→ **WORK TASK**: Repeat the lines from the line with "See full log" up to and including the line with "### Artifacts".

(Pictures paired with source code)
● ● ● ●

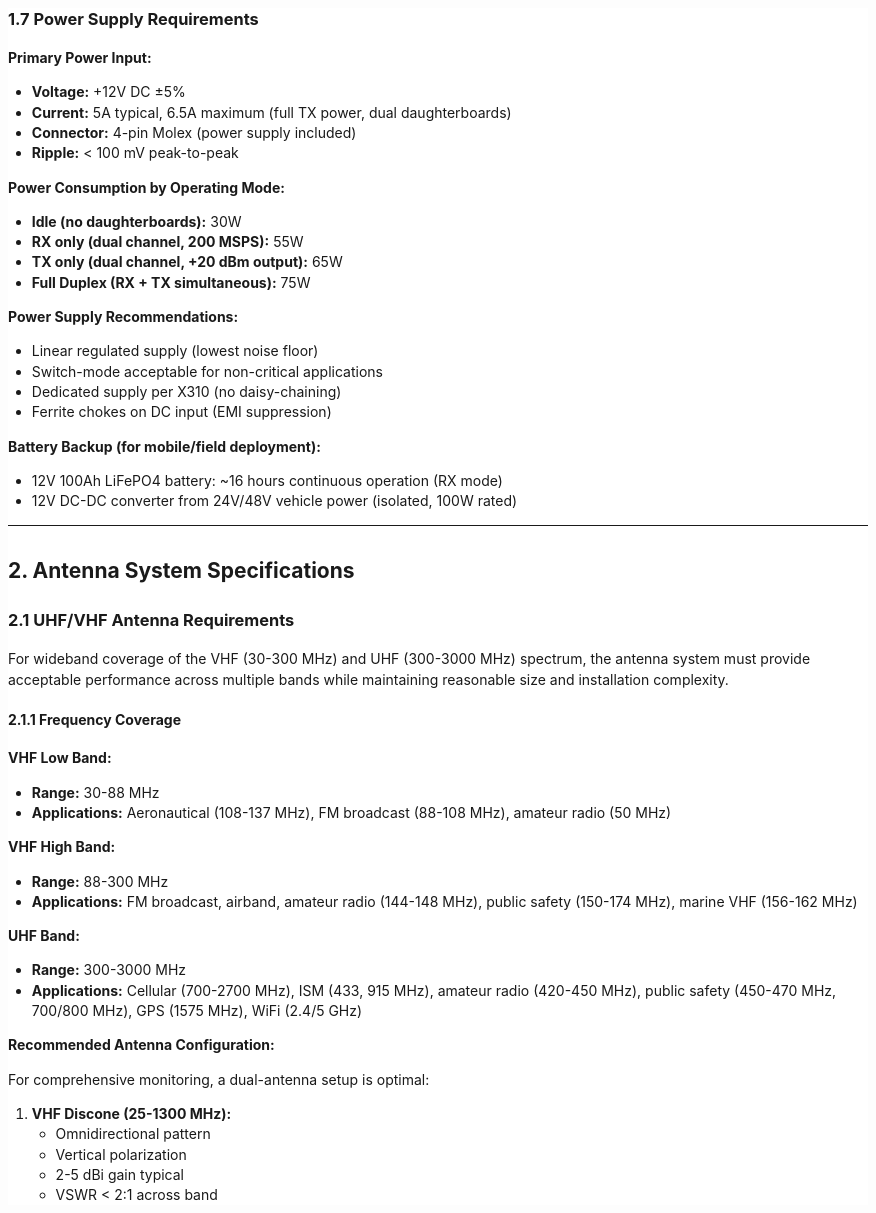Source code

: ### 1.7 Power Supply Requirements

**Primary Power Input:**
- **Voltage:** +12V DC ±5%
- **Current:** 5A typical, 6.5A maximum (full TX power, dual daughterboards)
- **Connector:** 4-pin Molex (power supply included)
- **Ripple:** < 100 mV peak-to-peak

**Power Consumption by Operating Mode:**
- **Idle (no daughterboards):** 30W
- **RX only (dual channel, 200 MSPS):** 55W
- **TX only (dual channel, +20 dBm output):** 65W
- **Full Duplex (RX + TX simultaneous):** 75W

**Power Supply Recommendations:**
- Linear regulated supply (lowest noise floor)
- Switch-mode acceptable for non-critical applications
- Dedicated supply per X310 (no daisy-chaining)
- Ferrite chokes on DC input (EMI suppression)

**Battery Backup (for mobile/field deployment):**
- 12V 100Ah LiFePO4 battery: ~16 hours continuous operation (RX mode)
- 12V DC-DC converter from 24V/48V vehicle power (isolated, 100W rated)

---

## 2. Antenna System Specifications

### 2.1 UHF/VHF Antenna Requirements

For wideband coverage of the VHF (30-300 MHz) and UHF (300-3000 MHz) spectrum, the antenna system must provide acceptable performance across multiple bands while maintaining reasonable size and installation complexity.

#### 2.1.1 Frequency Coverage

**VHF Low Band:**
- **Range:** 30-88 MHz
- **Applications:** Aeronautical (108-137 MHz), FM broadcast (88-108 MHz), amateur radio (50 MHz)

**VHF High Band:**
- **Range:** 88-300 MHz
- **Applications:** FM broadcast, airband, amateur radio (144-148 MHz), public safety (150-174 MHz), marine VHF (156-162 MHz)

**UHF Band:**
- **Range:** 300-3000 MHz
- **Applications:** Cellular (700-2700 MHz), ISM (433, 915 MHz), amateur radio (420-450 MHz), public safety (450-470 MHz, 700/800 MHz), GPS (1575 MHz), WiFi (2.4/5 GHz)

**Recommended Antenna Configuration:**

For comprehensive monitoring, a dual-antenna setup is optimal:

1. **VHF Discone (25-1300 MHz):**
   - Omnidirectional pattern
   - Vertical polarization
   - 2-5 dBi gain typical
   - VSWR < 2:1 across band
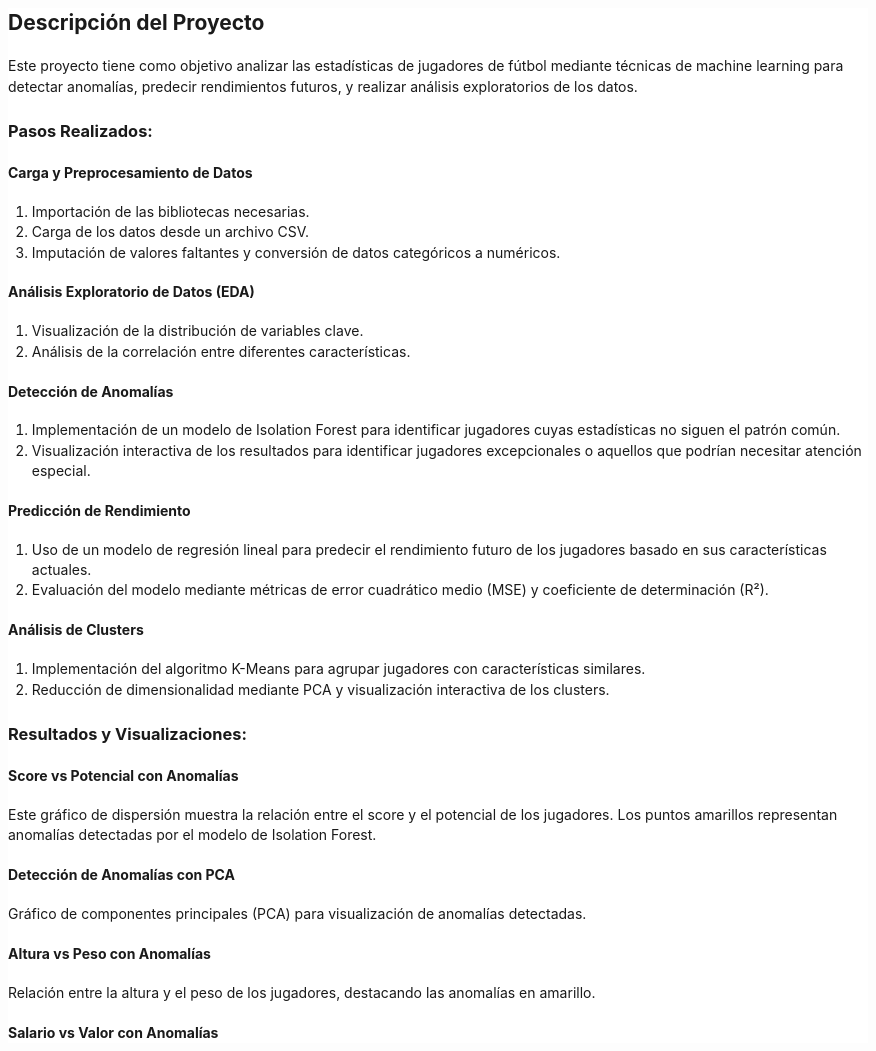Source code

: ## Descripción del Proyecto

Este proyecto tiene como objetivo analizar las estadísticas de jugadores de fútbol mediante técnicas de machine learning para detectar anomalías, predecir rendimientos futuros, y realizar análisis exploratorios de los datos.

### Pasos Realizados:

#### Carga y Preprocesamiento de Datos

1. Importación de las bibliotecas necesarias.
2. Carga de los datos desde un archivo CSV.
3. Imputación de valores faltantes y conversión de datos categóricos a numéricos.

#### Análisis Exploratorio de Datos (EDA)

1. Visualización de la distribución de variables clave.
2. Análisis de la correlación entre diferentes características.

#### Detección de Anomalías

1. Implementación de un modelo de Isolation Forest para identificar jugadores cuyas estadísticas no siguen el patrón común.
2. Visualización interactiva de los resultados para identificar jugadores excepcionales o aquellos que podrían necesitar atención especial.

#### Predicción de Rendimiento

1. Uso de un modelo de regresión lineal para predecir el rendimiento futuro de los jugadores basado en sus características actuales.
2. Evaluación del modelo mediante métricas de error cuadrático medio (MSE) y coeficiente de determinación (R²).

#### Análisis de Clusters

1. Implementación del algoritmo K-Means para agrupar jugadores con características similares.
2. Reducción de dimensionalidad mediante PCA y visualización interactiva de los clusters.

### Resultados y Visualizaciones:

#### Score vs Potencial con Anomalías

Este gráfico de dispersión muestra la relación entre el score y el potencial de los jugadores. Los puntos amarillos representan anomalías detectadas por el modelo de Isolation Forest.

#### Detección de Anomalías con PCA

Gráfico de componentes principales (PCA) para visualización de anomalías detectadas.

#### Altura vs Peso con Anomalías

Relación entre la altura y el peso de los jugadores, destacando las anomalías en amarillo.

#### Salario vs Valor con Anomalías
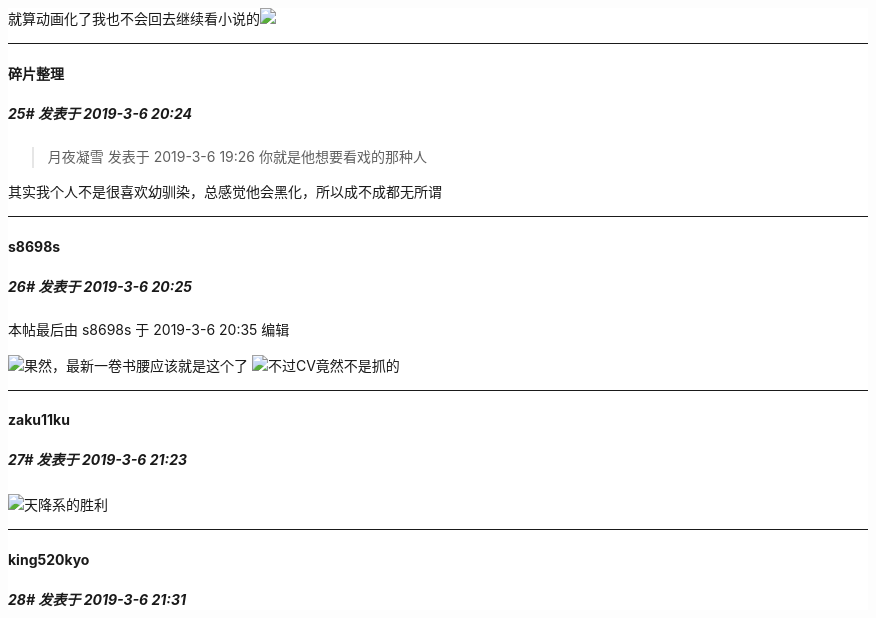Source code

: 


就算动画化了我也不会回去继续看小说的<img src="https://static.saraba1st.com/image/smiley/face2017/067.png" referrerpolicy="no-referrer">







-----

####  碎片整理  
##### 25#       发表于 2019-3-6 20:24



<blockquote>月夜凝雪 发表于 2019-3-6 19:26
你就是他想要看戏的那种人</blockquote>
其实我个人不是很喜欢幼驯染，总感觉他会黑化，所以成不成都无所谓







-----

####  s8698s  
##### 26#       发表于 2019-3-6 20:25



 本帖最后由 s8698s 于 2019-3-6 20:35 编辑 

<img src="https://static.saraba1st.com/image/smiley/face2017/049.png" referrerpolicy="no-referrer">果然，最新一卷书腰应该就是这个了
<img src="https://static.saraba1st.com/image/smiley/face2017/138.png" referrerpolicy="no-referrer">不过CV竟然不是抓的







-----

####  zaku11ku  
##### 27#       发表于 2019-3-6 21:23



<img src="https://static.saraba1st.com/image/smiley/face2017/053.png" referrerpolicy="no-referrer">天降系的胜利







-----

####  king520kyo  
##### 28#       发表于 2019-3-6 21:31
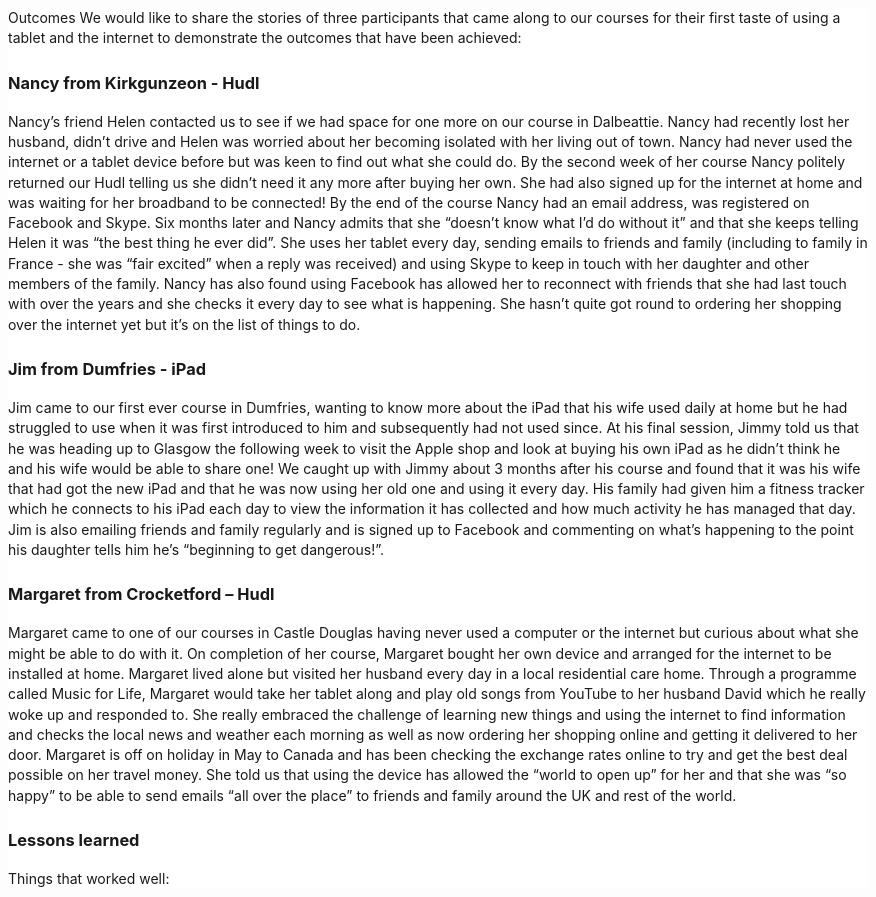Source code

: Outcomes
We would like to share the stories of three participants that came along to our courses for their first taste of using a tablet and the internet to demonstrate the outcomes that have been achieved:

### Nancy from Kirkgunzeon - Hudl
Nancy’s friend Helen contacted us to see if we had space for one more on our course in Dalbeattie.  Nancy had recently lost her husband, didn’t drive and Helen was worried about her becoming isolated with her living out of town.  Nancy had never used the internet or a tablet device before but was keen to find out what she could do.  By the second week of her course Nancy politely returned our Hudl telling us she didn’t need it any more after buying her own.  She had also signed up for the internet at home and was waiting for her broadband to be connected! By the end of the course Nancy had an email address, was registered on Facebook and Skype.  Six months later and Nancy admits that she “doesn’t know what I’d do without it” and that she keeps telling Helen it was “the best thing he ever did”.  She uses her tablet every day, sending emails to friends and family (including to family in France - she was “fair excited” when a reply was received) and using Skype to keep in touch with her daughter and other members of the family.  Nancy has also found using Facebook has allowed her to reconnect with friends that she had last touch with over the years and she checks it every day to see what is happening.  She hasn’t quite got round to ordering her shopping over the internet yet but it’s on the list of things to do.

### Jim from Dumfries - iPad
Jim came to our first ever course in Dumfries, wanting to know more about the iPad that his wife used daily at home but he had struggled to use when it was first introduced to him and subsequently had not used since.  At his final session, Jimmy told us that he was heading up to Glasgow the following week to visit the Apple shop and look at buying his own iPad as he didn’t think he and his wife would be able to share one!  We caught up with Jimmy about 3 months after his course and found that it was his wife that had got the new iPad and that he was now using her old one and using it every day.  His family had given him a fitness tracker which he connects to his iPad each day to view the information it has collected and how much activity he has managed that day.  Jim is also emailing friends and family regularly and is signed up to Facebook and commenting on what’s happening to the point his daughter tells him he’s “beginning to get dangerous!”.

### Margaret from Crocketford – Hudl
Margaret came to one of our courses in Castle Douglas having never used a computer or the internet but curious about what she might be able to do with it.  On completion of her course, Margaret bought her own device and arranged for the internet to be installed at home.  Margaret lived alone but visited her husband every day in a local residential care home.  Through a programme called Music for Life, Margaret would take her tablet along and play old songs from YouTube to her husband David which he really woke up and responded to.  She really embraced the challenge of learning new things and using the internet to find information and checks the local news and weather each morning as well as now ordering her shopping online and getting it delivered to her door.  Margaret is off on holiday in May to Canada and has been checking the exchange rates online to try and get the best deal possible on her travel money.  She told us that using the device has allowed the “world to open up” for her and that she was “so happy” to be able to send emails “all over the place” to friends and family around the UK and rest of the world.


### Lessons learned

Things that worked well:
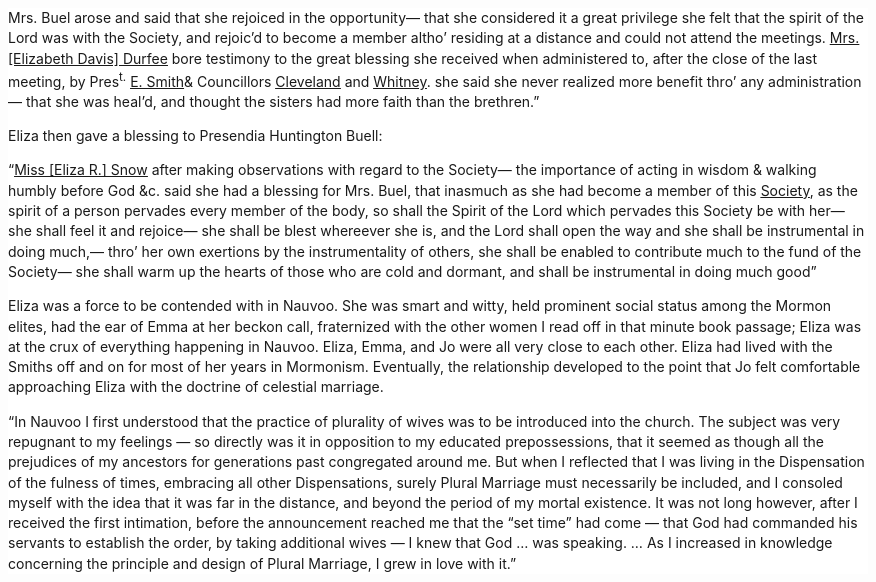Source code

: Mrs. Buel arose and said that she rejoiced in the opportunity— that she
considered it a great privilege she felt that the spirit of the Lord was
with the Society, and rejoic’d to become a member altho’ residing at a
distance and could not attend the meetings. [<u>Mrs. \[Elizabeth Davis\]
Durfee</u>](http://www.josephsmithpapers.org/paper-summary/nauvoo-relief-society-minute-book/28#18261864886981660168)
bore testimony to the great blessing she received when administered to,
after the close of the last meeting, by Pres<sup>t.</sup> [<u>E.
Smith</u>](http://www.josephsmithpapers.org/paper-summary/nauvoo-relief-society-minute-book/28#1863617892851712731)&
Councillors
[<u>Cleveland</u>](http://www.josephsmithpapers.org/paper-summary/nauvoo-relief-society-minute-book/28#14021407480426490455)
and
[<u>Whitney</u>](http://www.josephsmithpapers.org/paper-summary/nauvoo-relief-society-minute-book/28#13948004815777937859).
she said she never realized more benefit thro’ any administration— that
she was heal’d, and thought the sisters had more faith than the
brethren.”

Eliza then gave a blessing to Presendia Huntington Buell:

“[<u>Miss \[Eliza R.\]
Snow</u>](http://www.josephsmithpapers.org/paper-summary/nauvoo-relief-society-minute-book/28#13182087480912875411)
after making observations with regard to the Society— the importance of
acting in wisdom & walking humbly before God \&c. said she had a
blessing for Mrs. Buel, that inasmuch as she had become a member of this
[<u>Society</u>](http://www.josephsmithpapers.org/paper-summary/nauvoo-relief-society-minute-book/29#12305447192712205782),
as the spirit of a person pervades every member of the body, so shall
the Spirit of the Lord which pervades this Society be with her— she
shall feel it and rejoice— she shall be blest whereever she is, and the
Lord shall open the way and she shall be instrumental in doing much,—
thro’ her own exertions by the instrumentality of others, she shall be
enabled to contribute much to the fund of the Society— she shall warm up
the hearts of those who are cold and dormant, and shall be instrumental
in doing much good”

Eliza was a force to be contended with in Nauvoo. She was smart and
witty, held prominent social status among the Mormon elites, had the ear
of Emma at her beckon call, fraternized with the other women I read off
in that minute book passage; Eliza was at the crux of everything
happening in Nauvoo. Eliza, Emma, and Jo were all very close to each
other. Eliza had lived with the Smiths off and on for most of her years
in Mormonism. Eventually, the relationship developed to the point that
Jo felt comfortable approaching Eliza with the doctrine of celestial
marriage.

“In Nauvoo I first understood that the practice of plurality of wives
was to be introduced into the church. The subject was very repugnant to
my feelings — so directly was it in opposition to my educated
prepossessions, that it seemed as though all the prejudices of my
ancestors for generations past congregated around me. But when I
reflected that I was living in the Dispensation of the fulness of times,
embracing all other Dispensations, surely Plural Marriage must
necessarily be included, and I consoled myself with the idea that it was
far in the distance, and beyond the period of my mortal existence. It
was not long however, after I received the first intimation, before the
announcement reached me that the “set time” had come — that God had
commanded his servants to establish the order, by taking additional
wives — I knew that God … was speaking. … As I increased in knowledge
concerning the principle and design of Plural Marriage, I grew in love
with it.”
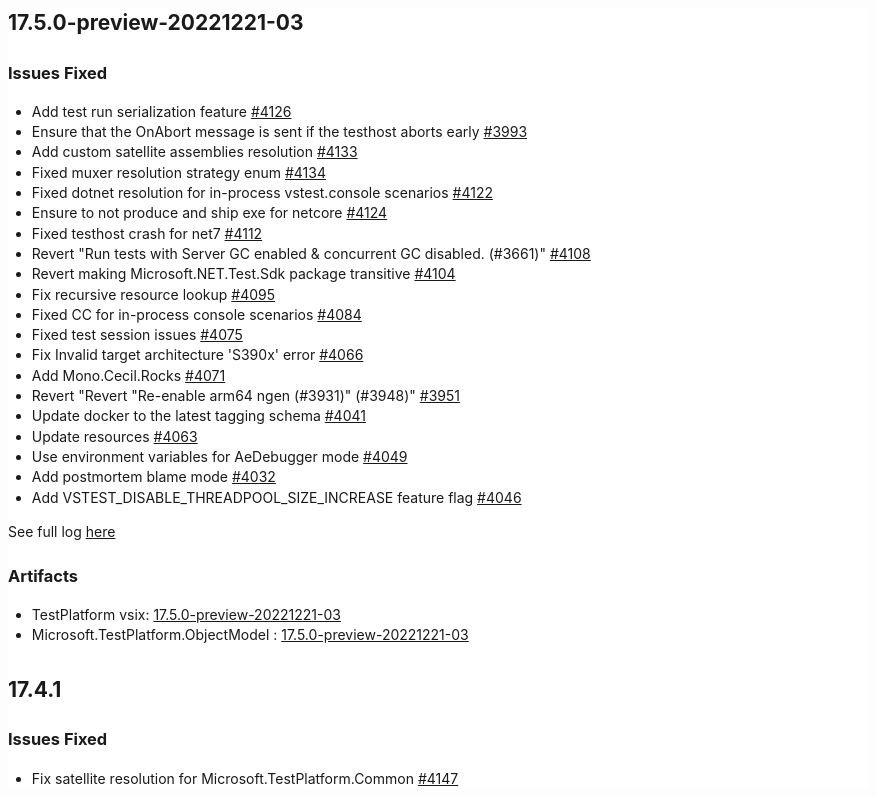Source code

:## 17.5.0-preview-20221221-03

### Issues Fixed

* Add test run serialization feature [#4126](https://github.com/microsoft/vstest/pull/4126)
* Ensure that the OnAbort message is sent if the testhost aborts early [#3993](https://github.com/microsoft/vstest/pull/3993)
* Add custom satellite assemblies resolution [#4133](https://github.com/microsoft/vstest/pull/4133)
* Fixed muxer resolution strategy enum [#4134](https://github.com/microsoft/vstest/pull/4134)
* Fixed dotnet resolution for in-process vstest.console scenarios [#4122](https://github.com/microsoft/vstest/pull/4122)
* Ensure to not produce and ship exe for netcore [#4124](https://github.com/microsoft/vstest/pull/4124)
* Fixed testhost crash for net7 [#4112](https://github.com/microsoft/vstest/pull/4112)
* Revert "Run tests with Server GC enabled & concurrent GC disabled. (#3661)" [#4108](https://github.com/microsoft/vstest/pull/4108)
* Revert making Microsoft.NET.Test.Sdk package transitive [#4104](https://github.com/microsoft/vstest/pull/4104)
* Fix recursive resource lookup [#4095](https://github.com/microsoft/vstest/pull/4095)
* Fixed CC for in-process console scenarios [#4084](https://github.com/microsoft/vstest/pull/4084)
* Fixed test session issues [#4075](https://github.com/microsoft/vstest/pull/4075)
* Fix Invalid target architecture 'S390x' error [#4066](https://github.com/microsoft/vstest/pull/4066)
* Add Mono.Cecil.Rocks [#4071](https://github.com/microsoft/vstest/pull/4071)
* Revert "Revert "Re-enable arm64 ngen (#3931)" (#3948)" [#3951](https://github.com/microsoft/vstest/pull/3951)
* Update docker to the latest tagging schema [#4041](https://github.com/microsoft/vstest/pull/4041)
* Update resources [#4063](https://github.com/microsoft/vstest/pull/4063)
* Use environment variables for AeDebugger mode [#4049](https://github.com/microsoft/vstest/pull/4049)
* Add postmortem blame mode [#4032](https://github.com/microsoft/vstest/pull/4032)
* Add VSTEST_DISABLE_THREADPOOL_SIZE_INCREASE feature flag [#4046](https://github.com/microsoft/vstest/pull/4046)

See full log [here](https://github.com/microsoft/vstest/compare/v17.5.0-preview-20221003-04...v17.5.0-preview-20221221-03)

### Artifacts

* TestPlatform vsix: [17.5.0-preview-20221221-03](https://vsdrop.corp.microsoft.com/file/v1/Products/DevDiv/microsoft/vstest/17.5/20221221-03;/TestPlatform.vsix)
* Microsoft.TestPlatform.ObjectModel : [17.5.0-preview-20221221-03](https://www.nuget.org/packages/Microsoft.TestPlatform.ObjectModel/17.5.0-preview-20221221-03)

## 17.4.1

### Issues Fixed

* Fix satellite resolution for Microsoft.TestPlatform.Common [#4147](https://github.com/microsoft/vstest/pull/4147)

● ● ● ●

→ **RESPONSE BELOW**:
See full log [here](https://github.com/microsoft/vstest/compare/v17.5.0-preview-20221003-04...v17.5.0-preview-20221221-03)

### Artifacts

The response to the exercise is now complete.